Mise au fait de cette étude, Lucila Guerrero, militante du milieu de l’autisme, ne mâche pas ses mots.

« C’est un message d’une grande violence que l’on fait aux personnes autistes. Les comités éthiques universitaires ne devraient pas accepter ce genre de recherche génétique », martèle celle-ci.

Il en va de même pour l’utilisation de l’intelligence artificielle (IA), qui peut avoir des « résultats grandioses » dans le domaine scientifique, mais dont les normes éthiques devraient limiter les desseins, afin de « respecter la dignité humaine ».

« Vouloir dépister l’autisme avant la naissance, je vois ça comme une forme inévitable d’eugénisme. De plus, ça ne peut que renforcer la stigmatisation à laquelle doivent déjà faire face les autistes » – Lucila Guerrero, cofondatrice d’Aut’créatifs.

Étant elle même une personne autiste et mère d’un enfant autiste, Mme Guerrero est très impliquée dans le milieu. Elle est la cofondatrice d’Aut’créatifs, un mouvement en faveur de la reconnaissance positive des personnes autistes.

Des recherches visant remédier « au problème » de l’autisme et percevant les personnes neurodivergentes comme étant un « fardeau » pour leurs familles, leurs proches et la société sous-entendent qu’il s’agit d’un groupe d’individus indésirables et que l’autisme est une « tragédie, un malheur », dénonce Mme Guerrero.

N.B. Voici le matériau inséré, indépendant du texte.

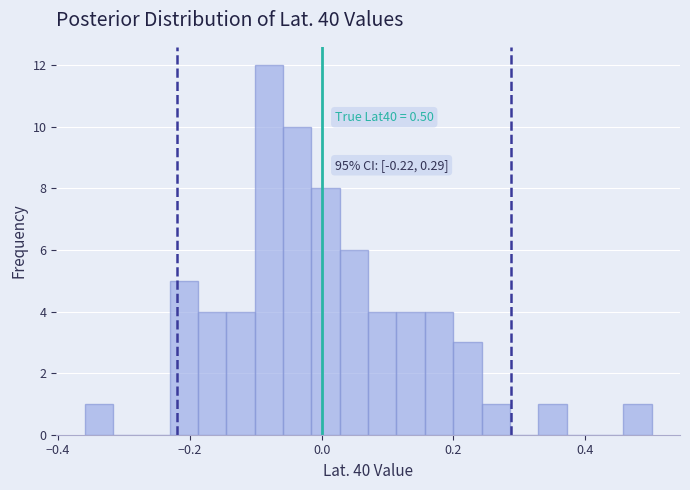

Read against the x-axis, roughly where is the centre of the tallest bar?

-0.08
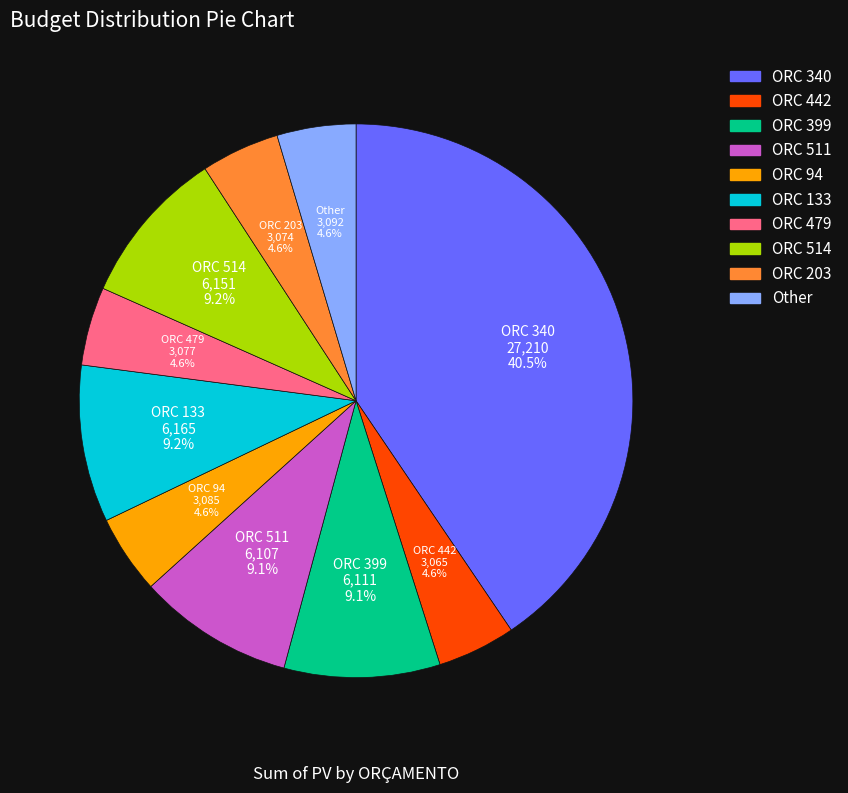

To the nearest percent, what percentage of the pie is ORC 479?

5%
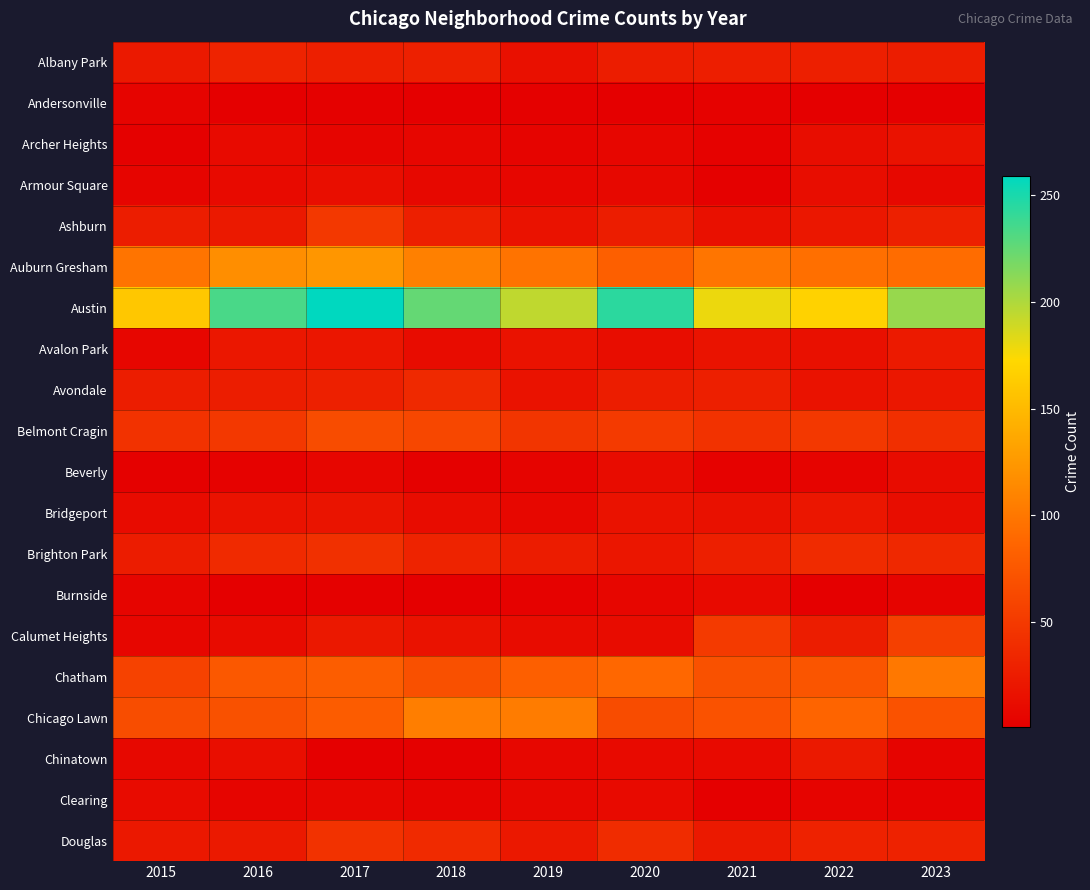

What is the maximum value shown in the chart?

259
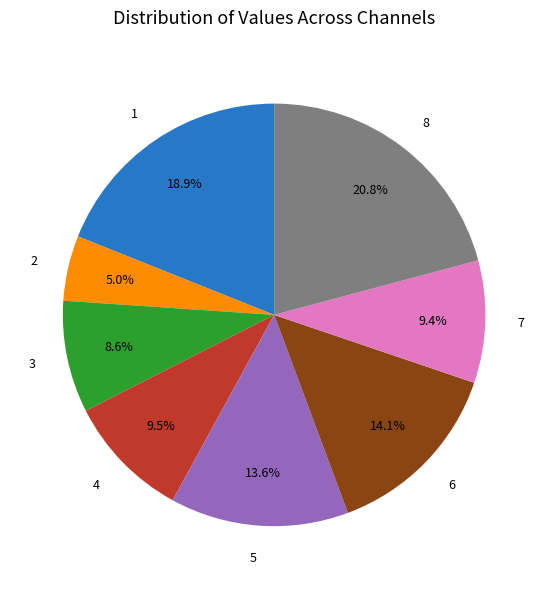

Does 4 represent more than half of the total?

No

LE DOUBLE TRANCHANT DE L’IA

Pour Catherine Des Rivières-Pigeon, professeure de sociologie à l’Université du Québec à Montréal (UQAM) et membre de l’Équipe de recherche pour l’inclusion sociale en autisme (ÉRISA), cette étude ouvre la porte à « d’importantes réflexions éthiques sur la valeur de la vie ».

« Sans vouloir pointer du doigt les futurs parents qui voudraient procéder à un dépistage, ou les accuser de quoi que ce soit, cette recherche soulève des questions très inquiétantes. Elle met en relief un problème : on donne beaucoup d’emphase sur le traitement de l’autisme, sur l’espoir d’y trouver une solution, un remède, tandis qu’on pourrait plutôt diriger nos efforts à améliorer la vie des personnes autistes », insiste cette dernière.

Mme Des Rivières-Pigeon est maman de deux adolescents autistes et, avec son conjoint, elle s’efforce à mettre sur pied un projet d’assistant conversationnel augmenté par l’IA spécifiquement conçu pour faciliter la communication chez les personnes autistes.

Tout comme Mme Guerrero, celle-ci croit que l’étude américaine démontre qu’il est primordial d’encadrer le développement de l’IA.

« C’est exactement pourquoi il faut faire de l’IA responsable. C’est un outil qui peut mener au meilleur ou au pire de l’humanité » – Catherine Des Rivières-Pigeon, professeure de sociologie à l’UQAM

Cette dernière rappelle que des chartes déjà établies, telles que la Déclaration de Montréal pour un développement responsable de l’intelligence artificielle, comportent des clauses à ce sujet. En effet, les notions de « l’accroissement du bien-être de tous les êtres sensibles, du respect de l’autonomie et d’inclusion et de diversité » sont des principes centraux du document.

La professeure espère qu’à l’avenir de tels principes seront pris en considération avec de lancer des recherches similaires.